Bu yılın ilk 4 ayında, bankaların verdikleri kredilerden kazandığı faiz geliri önceki yılın aynı dönemine göre yüzde 60 artışla 200 milyar lirayı geçmiş. Bankaların takipteki alacaklardan elde ettiği faiz geliri ise İkiye katlanmış. Bankaların mevduat sahibine verdiği faizin çoğu milletin hazinesinden ödeniyor. Ama kredi faizleri hala artıyor.
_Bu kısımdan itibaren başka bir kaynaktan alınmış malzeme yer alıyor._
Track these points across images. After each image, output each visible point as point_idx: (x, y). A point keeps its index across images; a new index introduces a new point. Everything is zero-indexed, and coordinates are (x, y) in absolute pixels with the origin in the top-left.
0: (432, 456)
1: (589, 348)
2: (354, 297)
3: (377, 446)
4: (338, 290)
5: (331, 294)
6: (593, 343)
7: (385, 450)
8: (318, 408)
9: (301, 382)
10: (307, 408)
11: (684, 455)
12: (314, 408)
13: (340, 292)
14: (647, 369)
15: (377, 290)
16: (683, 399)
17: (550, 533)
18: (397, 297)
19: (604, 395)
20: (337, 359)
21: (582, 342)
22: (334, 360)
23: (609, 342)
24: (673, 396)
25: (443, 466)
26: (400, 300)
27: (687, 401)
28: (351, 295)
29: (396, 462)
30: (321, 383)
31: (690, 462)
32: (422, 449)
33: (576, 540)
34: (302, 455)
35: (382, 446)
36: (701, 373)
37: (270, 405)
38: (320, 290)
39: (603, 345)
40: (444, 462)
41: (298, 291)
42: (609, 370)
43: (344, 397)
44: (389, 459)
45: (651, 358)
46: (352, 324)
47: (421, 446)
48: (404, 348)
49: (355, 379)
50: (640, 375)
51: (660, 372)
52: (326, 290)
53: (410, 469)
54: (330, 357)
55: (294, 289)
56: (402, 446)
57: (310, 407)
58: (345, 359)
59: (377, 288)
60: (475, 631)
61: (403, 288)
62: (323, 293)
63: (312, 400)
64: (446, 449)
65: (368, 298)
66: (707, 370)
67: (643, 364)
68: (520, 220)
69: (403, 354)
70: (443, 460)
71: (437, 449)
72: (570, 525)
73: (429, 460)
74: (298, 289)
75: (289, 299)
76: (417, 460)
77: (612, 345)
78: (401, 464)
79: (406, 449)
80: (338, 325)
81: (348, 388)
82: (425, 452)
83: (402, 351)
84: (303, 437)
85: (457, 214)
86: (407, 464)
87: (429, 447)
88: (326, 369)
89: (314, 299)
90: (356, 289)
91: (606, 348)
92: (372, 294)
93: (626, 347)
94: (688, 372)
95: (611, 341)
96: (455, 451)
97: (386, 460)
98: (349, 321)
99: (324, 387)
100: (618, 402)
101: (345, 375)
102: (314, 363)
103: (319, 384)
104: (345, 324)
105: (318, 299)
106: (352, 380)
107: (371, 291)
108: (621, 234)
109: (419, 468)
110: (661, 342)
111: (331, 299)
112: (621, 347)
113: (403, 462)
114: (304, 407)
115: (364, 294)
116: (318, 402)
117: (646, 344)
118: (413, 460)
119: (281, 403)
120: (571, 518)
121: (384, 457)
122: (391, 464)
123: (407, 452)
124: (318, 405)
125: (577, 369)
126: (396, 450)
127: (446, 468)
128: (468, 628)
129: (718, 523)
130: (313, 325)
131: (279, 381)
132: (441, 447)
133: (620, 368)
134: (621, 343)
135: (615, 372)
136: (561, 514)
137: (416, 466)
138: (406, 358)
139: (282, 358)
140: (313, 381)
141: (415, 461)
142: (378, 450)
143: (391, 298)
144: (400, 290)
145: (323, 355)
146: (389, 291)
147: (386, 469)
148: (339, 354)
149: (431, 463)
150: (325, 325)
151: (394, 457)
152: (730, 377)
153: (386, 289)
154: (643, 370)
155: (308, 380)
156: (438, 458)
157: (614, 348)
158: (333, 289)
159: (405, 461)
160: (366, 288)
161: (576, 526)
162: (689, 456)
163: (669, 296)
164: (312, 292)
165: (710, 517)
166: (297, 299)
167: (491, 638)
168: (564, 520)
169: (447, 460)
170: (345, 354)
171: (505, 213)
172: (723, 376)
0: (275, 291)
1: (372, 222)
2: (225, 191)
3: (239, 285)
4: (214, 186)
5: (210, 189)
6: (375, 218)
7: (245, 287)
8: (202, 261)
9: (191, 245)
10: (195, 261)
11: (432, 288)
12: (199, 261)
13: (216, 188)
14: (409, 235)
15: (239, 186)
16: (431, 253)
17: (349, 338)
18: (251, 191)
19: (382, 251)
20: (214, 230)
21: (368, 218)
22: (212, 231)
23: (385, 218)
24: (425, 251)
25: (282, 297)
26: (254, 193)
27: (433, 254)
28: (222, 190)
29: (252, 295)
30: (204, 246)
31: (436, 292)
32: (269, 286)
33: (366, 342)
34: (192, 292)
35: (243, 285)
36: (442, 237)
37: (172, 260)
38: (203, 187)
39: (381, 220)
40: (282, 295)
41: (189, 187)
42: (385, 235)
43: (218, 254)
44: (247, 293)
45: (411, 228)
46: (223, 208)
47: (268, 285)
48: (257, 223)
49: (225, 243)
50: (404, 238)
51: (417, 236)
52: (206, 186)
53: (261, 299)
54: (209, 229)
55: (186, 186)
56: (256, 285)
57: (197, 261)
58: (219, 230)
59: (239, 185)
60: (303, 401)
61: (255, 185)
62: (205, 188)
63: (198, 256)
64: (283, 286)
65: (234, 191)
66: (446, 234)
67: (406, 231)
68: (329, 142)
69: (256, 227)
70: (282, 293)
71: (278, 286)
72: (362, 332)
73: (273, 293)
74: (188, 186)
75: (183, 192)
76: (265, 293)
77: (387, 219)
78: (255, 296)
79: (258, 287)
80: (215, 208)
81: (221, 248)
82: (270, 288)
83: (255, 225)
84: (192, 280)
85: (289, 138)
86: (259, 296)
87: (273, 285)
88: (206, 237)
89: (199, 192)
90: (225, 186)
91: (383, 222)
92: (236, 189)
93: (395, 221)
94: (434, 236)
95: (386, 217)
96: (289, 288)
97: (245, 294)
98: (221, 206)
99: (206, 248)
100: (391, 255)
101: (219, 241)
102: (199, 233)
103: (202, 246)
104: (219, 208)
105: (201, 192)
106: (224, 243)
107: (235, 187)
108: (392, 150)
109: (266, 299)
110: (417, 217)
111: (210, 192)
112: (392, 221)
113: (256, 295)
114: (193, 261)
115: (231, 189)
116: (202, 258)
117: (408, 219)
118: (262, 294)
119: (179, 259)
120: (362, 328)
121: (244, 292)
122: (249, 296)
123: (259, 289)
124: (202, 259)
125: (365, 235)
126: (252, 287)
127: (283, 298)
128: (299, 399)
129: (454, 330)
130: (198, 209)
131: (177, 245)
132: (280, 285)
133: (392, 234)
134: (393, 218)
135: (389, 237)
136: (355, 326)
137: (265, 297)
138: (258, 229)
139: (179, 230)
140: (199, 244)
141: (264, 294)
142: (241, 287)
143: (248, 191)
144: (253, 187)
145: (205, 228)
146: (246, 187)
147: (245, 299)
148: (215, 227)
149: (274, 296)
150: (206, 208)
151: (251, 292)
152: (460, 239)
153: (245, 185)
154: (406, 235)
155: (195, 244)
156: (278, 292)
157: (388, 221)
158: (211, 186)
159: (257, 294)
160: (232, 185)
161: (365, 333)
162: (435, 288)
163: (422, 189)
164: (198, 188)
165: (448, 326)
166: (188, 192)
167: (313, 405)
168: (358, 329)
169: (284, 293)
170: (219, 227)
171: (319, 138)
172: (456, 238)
Aynı dönemde bütçeden yapılan faiz harcamaları da Yüzde 54 artışla 100 milyar lirayı aşmış.

'ARTIK ŞİRAZESİNDEN ÇIKTI'
 
Görevinin sonuna gelen Saray’ın kibirlisi, Artık seçilemeyeceğini anladı. Yazgısının sonuna gelen bir otokrata yakışır şekilde, şirazesinden çıktı. Kibiri zirve yaptı. Dün, “Her kim bu kardeşinize saldırıyorsa, Aslında Türkiye'ye saldırıyor demektir. Her kim AK Parti'yi ve Cumhur İttifakı'nı kötülüyorsa, Aslında Türkiye'yi hedef alıyor demektir” dedi. Milleti “kalansız bölme” tam da budur. Yahu bu ne kibir!

Milletimizin huzuruna, Sarayınızdaki dev aynalarına bakıp mı çıkıyorsunuz? Buradan söyleyelim: Türkiye birden büyüktür. Bu millet de sizden çok çok büyüktür. Ama milleti unutanların, halini görmeyenlerin, sesini duymayanların, bunu idrak etmesi mümkün değildir. Siz devlet falan değilsiniz. Milletin iradesiyle gelip giden pek çok hükümet gibi, siz de gideceksiniz. Milletin oyuyla geldiniz, milletin oyuyla gideceksiniz. Geldiğiniz gibi gideceksiniz. Şu ayaklarınız artık yere bir değsin.